Our study clearly found higher β-hCG levels on the day of surgery in OP patients than those in TP patients. This may be attributed to the proper embryonic development resulting from the increased vascularity of ovarian tissue in the former. The incidence of rupture was significantly higher in the OP group (56.34%) than the TP group (5.52%). Some researchers have speculated that a high β-hCG level was often related to the rupture in ectopic pregnancy,35 thus, from our findings, we hypothesised that high β-hCG levels are associated with ovary rupture and predict a poor prognosis in OP patients.

Interestingly, this study found a higher incidence of emergency laparotomy and shock in OP patients than in TP patients. Further, the incidence of haemoperitoneum during the operation was significantly higher in the OP group than in the TP group. These findings collectively indicate that OP patients tend to have a poorer prognosis than TP patients.
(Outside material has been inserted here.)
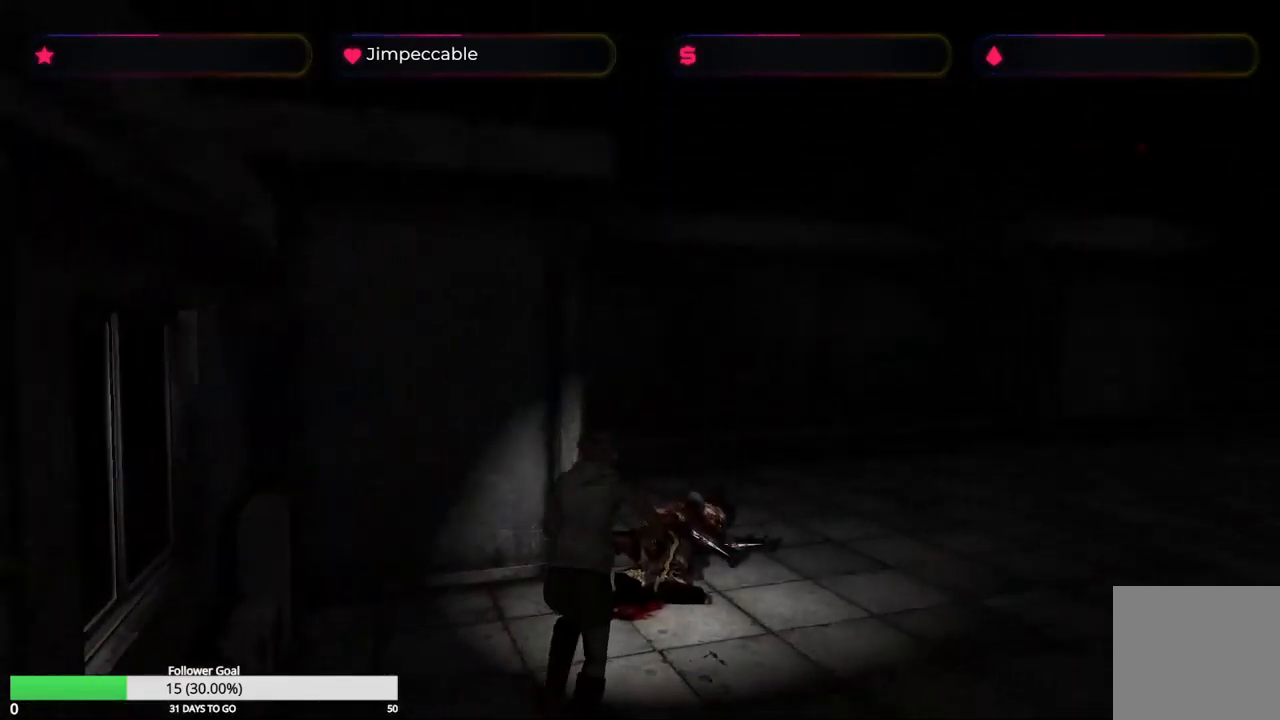
{"buttons": ["R2"], "left_stick": "center", "right_stick": "center", "events": [[16, "R2", "down"], [83, "left_stick", "center"], [133, "A", "down"], [233, "A", "up"]]}
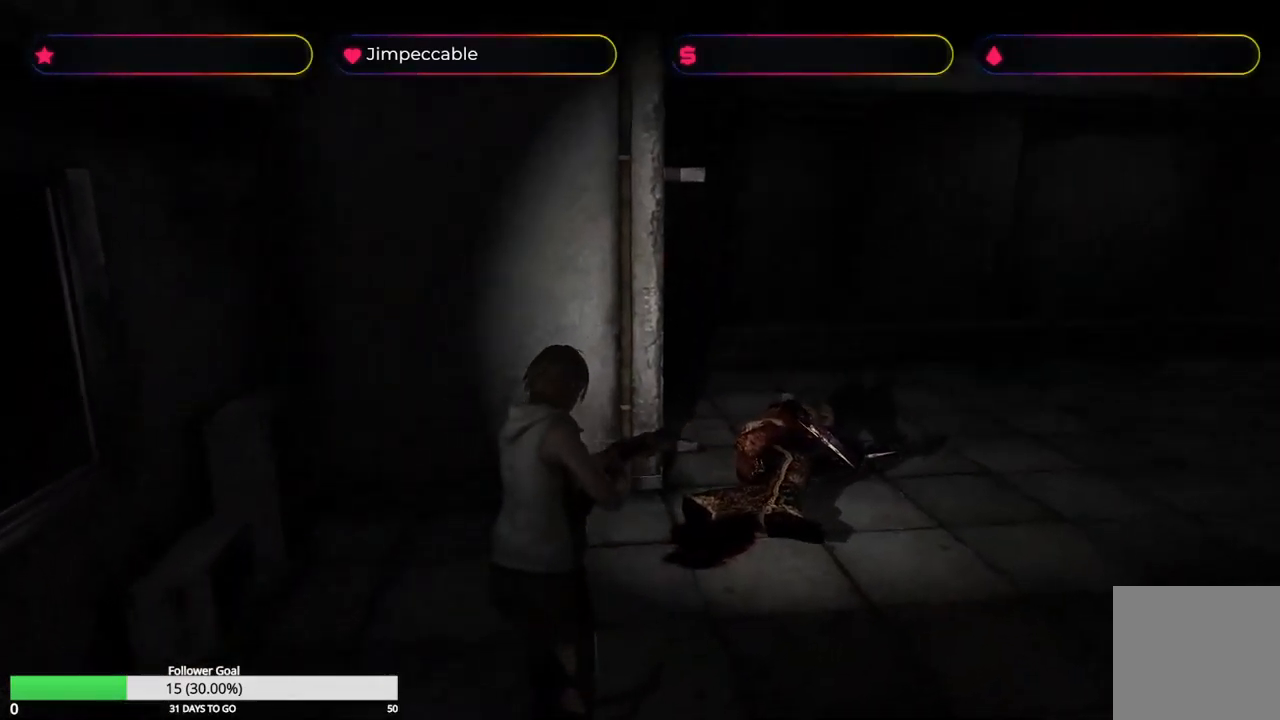
{"buttons": ["R2"], "left_stick": "center", "right_stick": "center", "events": [[33, "A", "down"], [150, "A", "up"], [200, "A", "down"], [300, "A", "up"], [350, "A", "down"], [433, "A", "up"]]}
Although our data is interesting and initially provide information focused on the aetiological research of OP, the recognised drawbacks of retrospective, hospital-based case–control studies must be acknowledged, and the quality of the outcome data may also be biased due to recall bias and selection bias. Another important limitation of the study was the limited sample size due to the extremely low incidence of OP. In this study, there were also a small number of OP patients who underwent IVF-ET, thus, despite the fact that IVF-ET appeared to be a high risk for OP, the CI was relative wide. Therefore, sample size should be enlarged and a prospective cohort study should be further designed to validate the results of this study.

Conclusion

Our findings indicated that IVF-ET and current IUD use are risk factors of OP, while previous adnexal surgery, a positive reaction to CT IgG antibody, and LNG-EC use are not associated more strongly with OP than TP. OP patients are more likely to have high β-hCG levels, accompanied by worse clinical outcomes (shock, rupture, haemoperitoneum and need for emergency laparotomy). These risk factors and clinical features seem to have a high predictive value and may aid in early detection of OP, thereby enabling conservative treatment, reduced mortality and morbidity rates, preservation of fertility and lower overall costs of healthcare for OP.